A Argentina apresentará novas ações judiciais contra empresas que realizam exploração de petróleo nas proximidades das Ilhas Malvinas, informou o governo nesta terça-feira, intensificando a campanha de Buenos Aires contra as empresas que operam no território ultramarino britânico.
A medida faz parte de uma iniciativa mais ampla do governo do presidente Javier Milei, que também está preparando, nesta semana, uma legislação para endurecer as sanções contra empresas que operam nas Ilhas Malvinas -- chamadas de Falkland Islands pelos britânicos. Analistas afirmam que isso aumenta a possibilidade de tensões mais amplas com o Reino Unido caso Buenos Aires passe a visar outros setores da economia das ilhas.
O jornal argentino Clarín informou que um promotor federal apresentou um pedido para abrir uma investigação contra executivos e acionistas da empresa israelense Navitas Petroleum e da britânica Rockhopper Exploration .
O porta-voz do governo, Adrian Ravier, afirmou em uma coletiva de imprensa que novas denúncias seriam apresentadas contra empresas que operam nas Malvinas, embora não tenha citado nomes.
O governo de Milei já havia apontado a Navitas e a Rockhopper como alvos, à medida que Buenos Aires busca sua reivindicação de soberania sobre o arquipélago.
A Navitas não respondeu imediatamente aos pedidos de comentário.
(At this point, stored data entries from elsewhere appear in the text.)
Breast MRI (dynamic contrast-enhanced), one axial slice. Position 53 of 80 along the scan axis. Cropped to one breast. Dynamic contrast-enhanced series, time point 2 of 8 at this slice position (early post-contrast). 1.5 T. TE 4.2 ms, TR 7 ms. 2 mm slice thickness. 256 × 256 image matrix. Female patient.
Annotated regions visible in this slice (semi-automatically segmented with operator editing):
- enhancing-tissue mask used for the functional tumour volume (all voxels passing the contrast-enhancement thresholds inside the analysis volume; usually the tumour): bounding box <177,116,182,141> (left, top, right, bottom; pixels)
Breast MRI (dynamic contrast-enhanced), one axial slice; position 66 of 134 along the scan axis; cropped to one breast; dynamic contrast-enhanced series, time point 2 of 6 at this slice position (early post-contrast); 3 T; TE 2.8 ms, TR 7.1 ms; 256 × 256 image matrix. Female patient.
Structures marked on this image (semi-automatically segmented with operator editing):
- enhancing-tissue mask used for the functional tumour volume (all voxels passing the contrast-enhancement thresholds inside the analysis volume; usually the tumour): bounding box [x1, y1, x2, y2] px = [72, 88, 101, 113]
A Rockhopper se recusou a comentar. Ambas as empresas já haviam afirmado que o projeto do campo de petróleo possui licenças válidas do governo das Ilhas Malvinas e indicaram que não esperam que as ações de Milei atrapalhem o desenvolvimento.
O gabinete do promotor federal Carlos Stornelli não respondeu imediatamente a um pedido de comentário.
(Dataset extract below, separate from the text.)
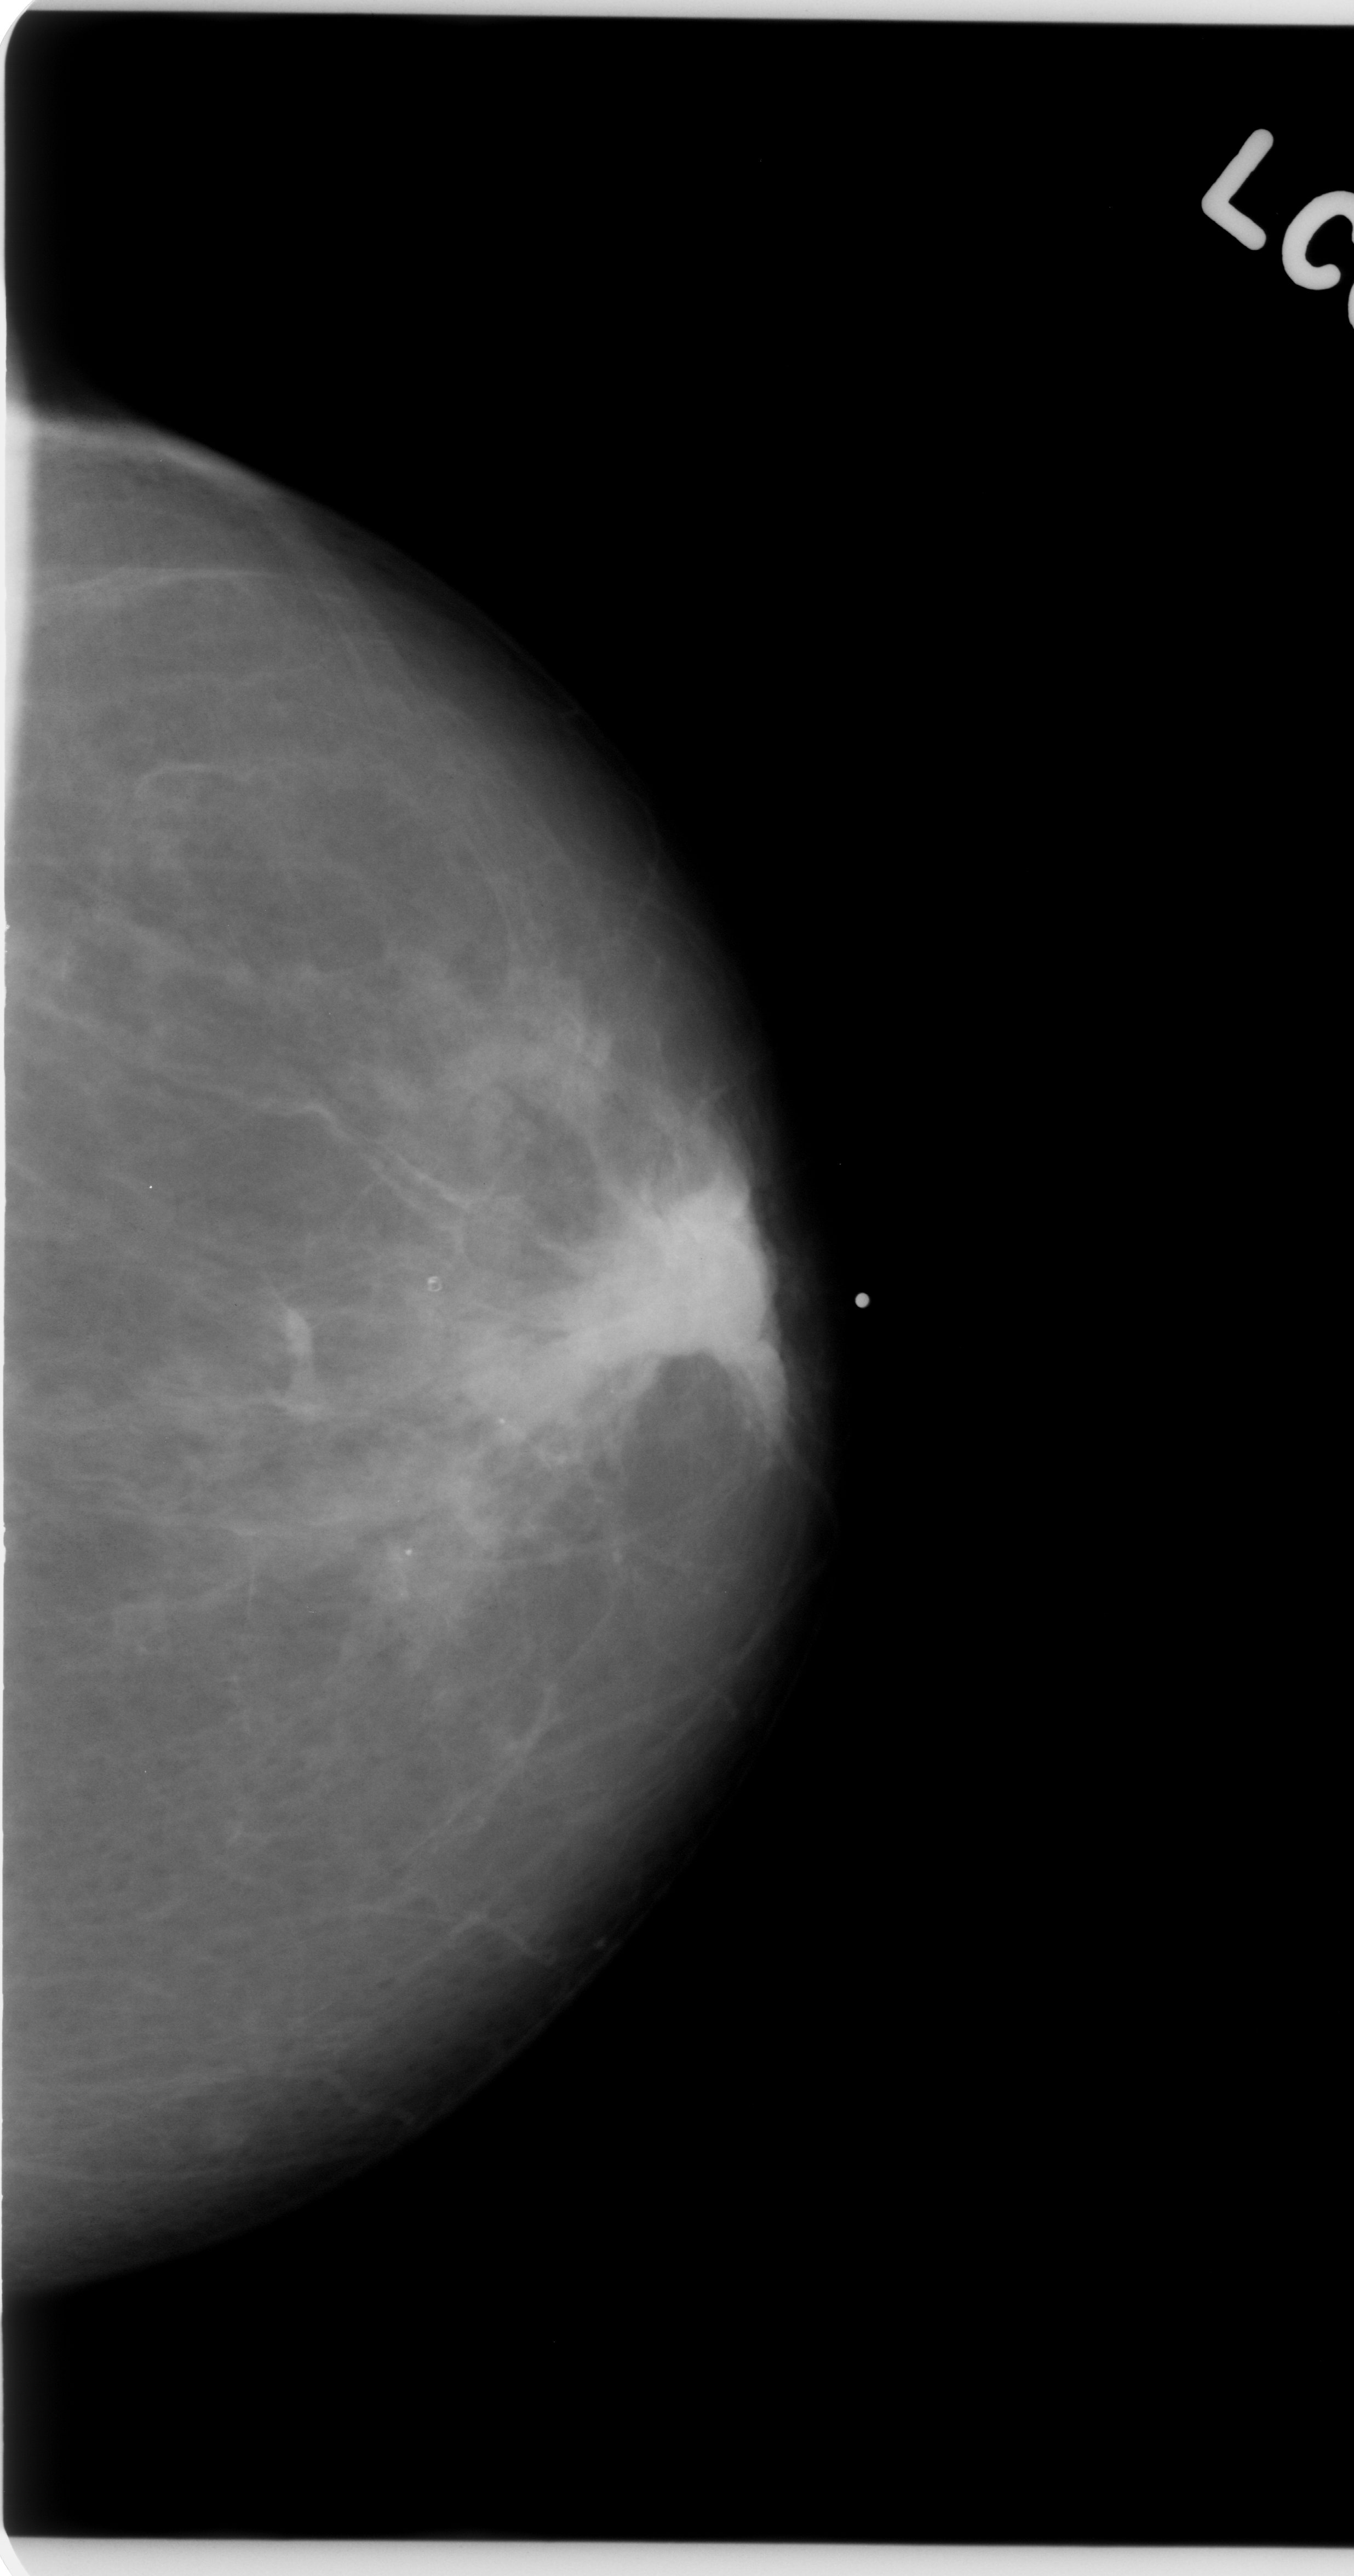
Scanned film-screen mammogram; left breast; CC view; BI-RADS breast density category 2 (scale 1–4); 1354 × 2576 image matrix.
Expert-marked regions of interest on this film, with their recorded descriptors:
- mass, shape irregular, margins spiculated; BI-RADS assessment category 5; subtlety rating 5 on a 1 (subtle) to 5 (obvious) scale; pathology (as recorded): malignant: box from (x=535, y=1079) to (x=840, y=1476) px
O Reino Unido procurou tranquilizar nesta terça-feira as empresas que atuam nas Ilhas Malvinas, afirmando, em orientações publicadas no site do governo, que apoiava todas as atividades econômicas legítimas nas ilhas e defendia o direito dos habitantes das Ilhas Malvinas de regular sua economia e desenvolver seus recursos naturais, incluindo hidrocarbonetos.
"A posição do governo do Reino Unido é que a Argentina não tem o direito de exercer jurisdição sobre as Ilhas Malvinas nem de aplicar sua legislação interna nas ilhas, nem em relação a quaisquer empresas ou indivíduos que participem de atividades comerciais nas ilhas ou que estejam ligados a elas", afirmou o Reino Unido em suas orientações.
Acrescentou ainda que não via base jurídica para que tribunais fora da Argentina fizessem valer medidas tomadas contra tais empresas.
A Argentina invadiu as ilhas em 1982 e travou uma guerra de 10 semanas por elas antes de se render ao Reino Unido.